■ **EXERCISE INSTRUCTIONS**: Rewrite everything in the material from the line containing "latitude: 54.0517" down to the end, changing "city" to "town" and keeping all else the same. Leave the pictures out of your answer.

■ **DATA PROVIDED**:
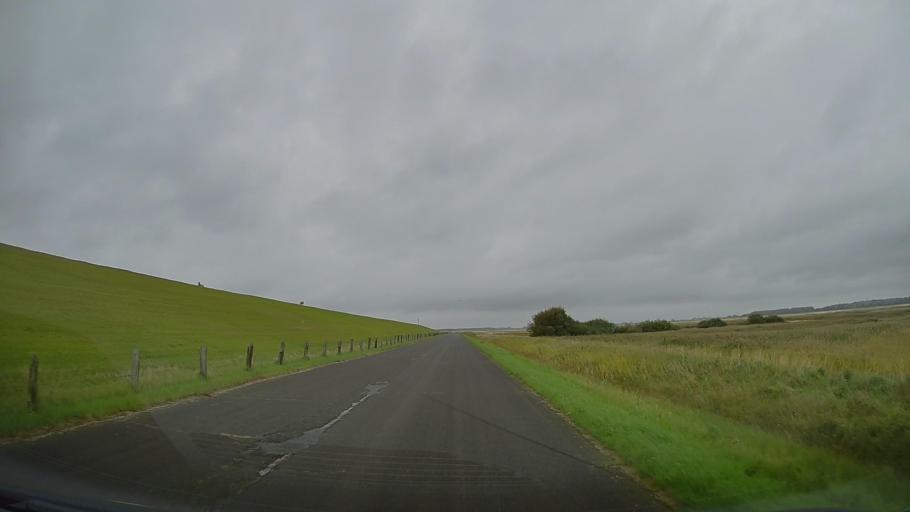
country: DE
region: Schleswig-Holstein
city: Busenwurth
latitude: 54.0517
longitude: 8.9852
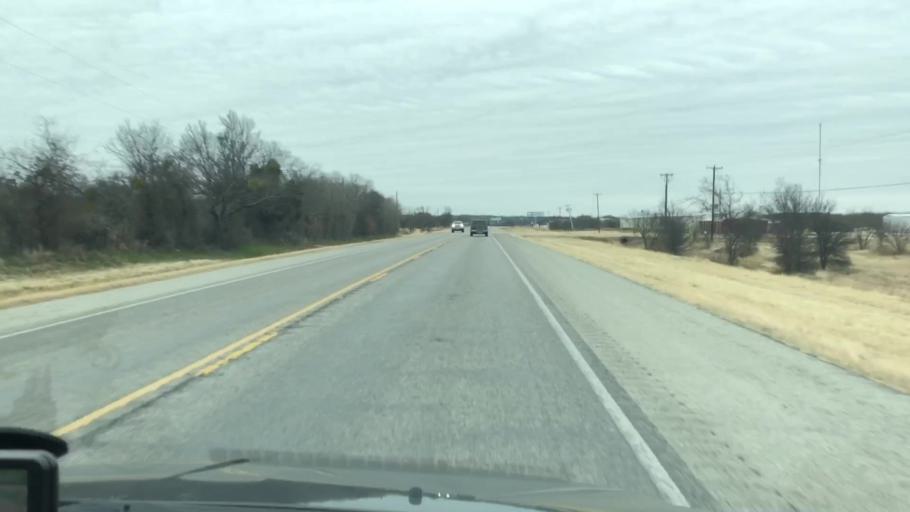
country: US
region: Texas
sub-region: Palo Pinto County
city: Mineral Wells
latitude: 32.8480
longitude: -98.0992
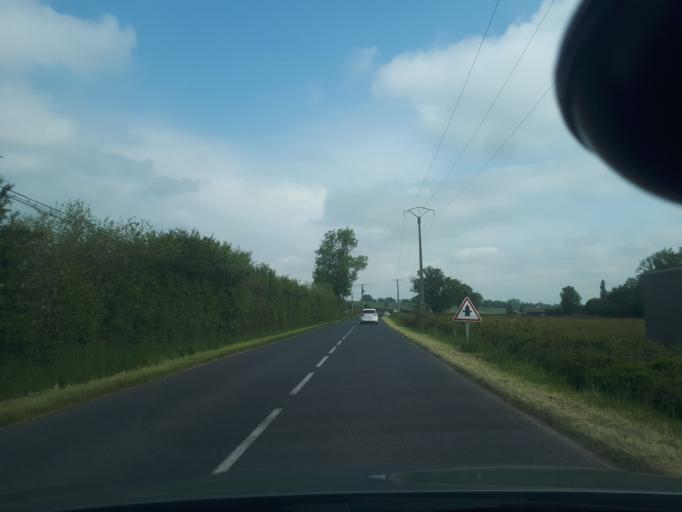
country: FR
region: Auvergne
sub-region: Departement de l'Allier
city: Saint-Gerand-le-Puy
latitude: 46.3508
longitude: 3.5792
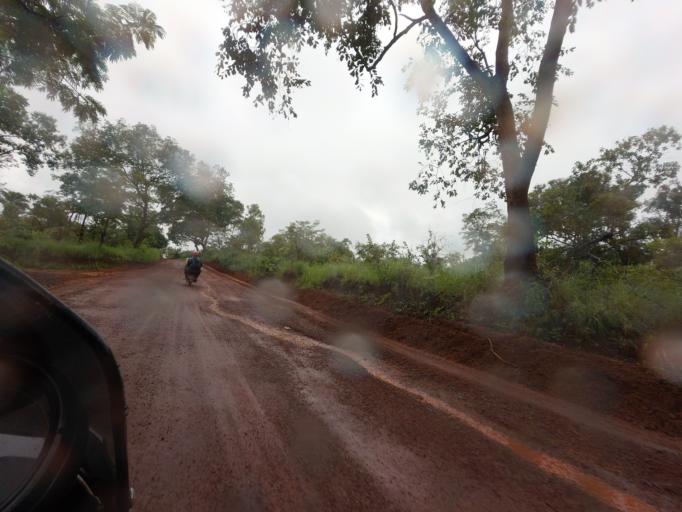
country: SL
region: Northern Province
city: Kambia
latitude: 9.2159
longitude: -12.8544
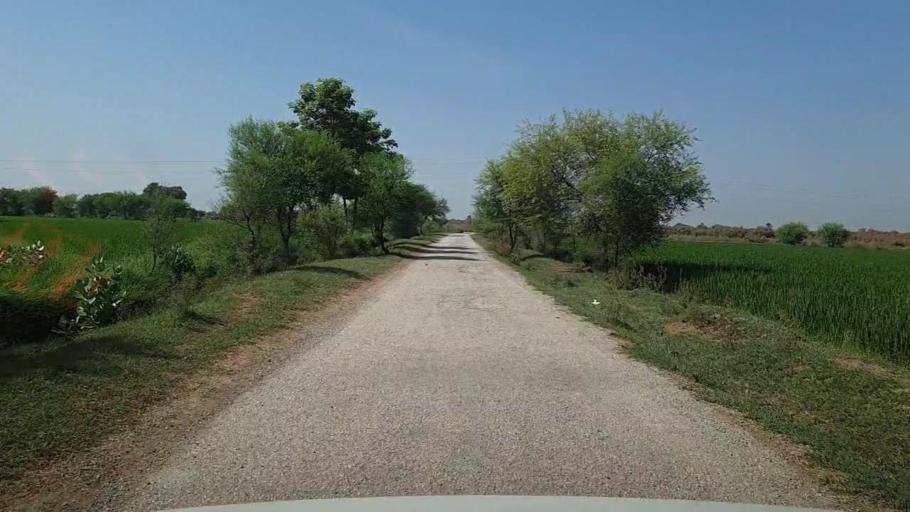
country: PK
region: Sindh
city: Kandhkot
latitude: 28.3335
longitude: 69.3665
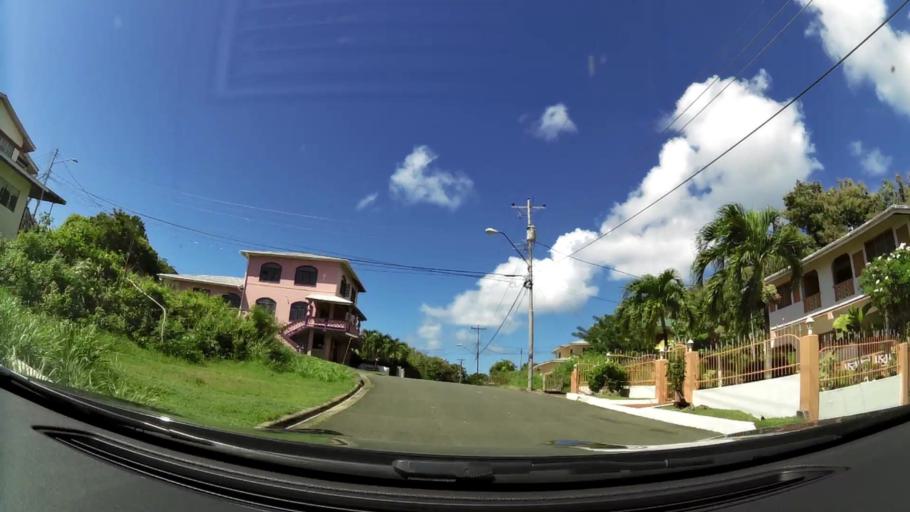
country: TT
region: Tobago
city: Scarborough
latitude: 11.1747
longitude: -60.7885
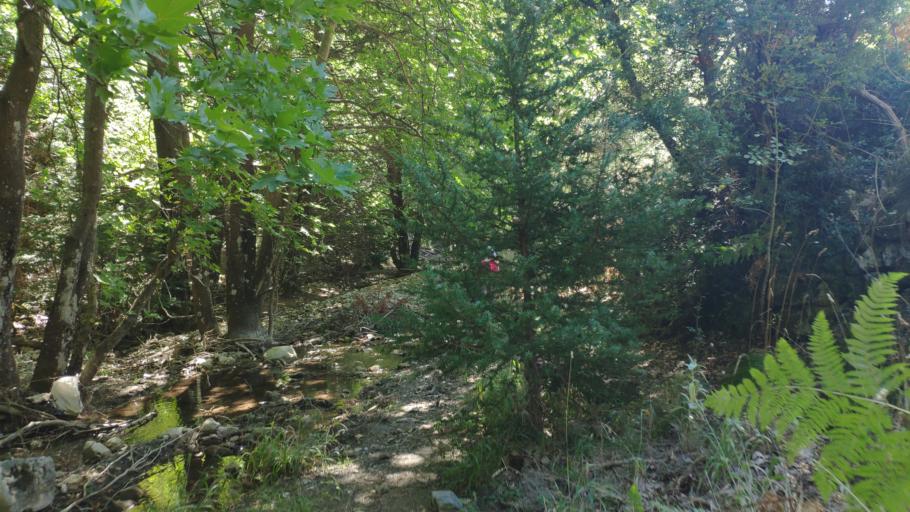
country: GR
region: Peloponnese
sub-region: Nomos Lakonias
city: Kariai
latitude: 37.1743
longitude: 22.5833
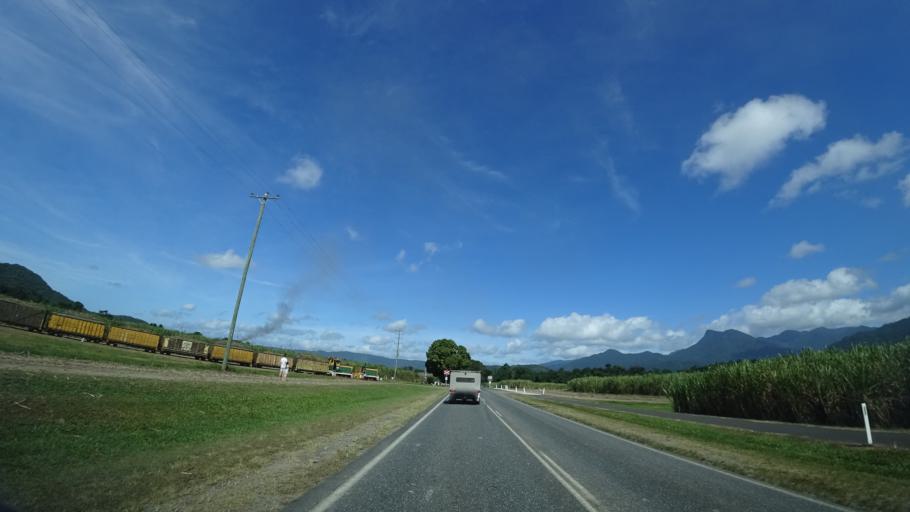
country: AU
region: Queensland
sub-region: Cairns
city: Port Douglas
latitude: -16.4462
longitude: 145.3725
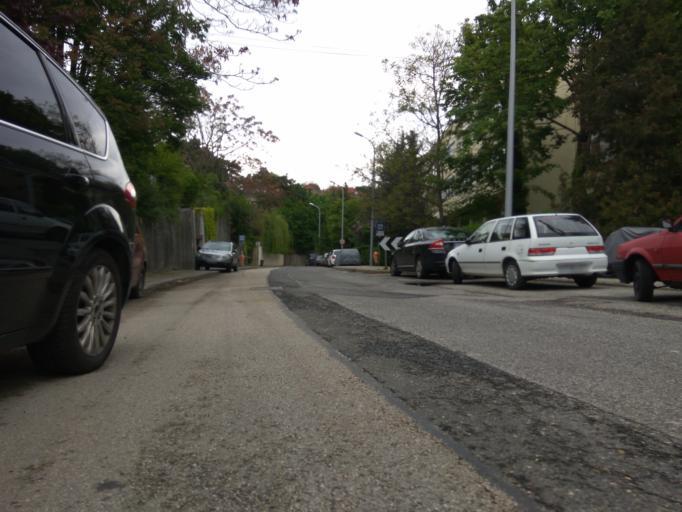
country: HU
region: Budapest
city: Budapest XII. keruelet
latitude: 47.4966
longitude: 18.9980
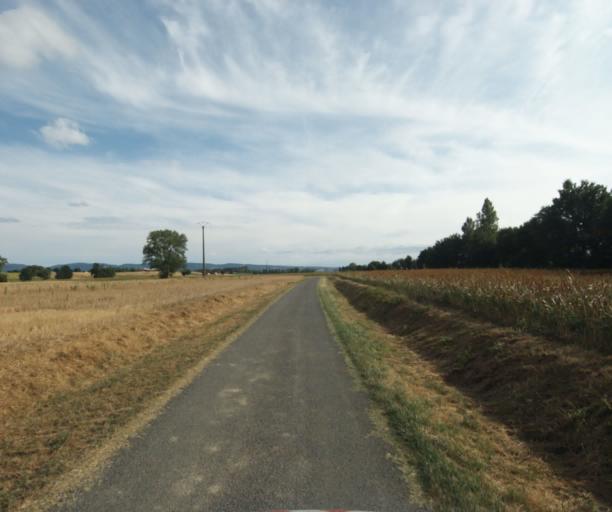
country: FR
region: Midi-Pyrenees
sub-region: Departement du Tarn
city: Puylaurens
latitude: 43.5169
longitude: 1.9906
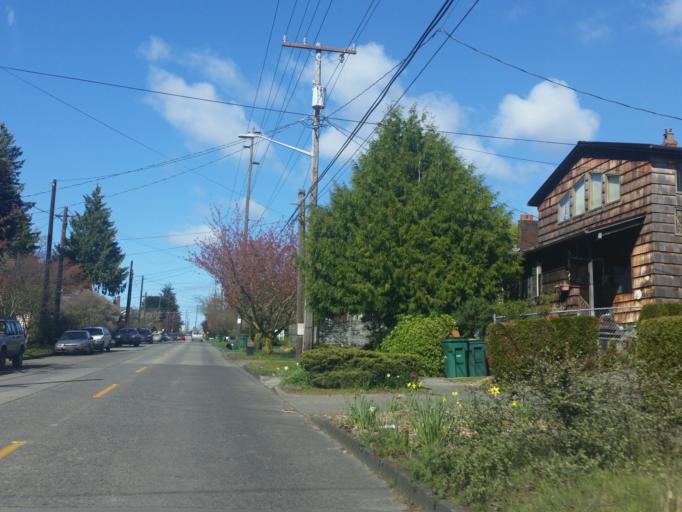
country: US
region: Washington
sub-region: King County
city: Seattle
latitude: 47.6782
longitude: -122.3605
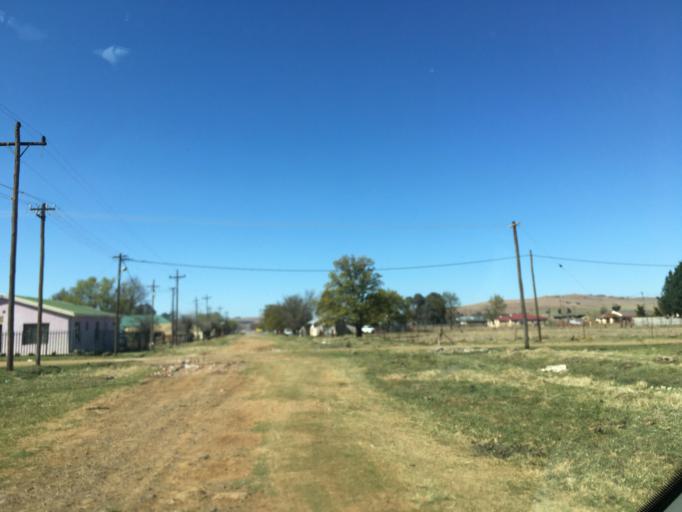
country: ZA
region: Eastern Cape
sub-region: Chris Hani District Municipality
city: Elliot
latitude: -31.3298
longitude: 27.8448
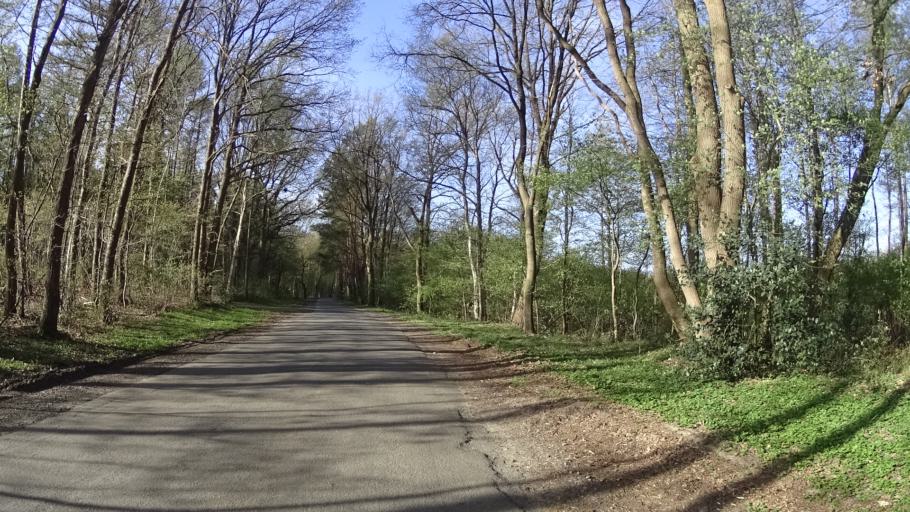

■ **RESPONSE TO THE EXERCISE**:
latitude: 54.0517
longitude: 8.9852
country: US
region: Texas
sub-region: Palo Pinto County
town: Mineral Wells
latitude: 32.8480
longitude: -98.0992
country: FR
region: Auvergne
sub-region: Departement de l'Allier
town: Saint-Gerand-le-Puy
latitude: 46.3508
longitude: 3.5792
country: SL
region: Northern Province
town: Kambia
latitude: 9.2159
longitude: -12.8544
country: PK
region: Sindh
town: Kandhkot
latitude: 28.3335
longitude: 69.3665
country: TT
region: Tobago
town: Scarborough
latitude: 11.1747
longitude: -60.7885
country: GR
region: Peloponnese
sub-region: Nomos Lakonias
town: Kariai
latitude: 37.1743
longitude: 22.5833
country: AU
region: Queensland
sub-region: Cairns
town: Port Douglas
latitude: -16.4462
longitude: 145.3725
country: HU
region: Budapest
town: Budapest XII. keruelet
latitude: 47.4966
longitude: 18.9980
country: FR
region: Midi-Pyrenees
sub-region: Departement du Tarn
town: Puylaurens
latitude: 43.5169
longitude: 1.9906
country: US
region: Washington
sub-region: King County
town: Seattle
latitude: 47.6782
longitude: -122.3605
country: ZA
region: Eastern Cape
sub-region: Chris Hani District Municipality
town: Elliot
latitude: -31.3298
longitude: 27.8448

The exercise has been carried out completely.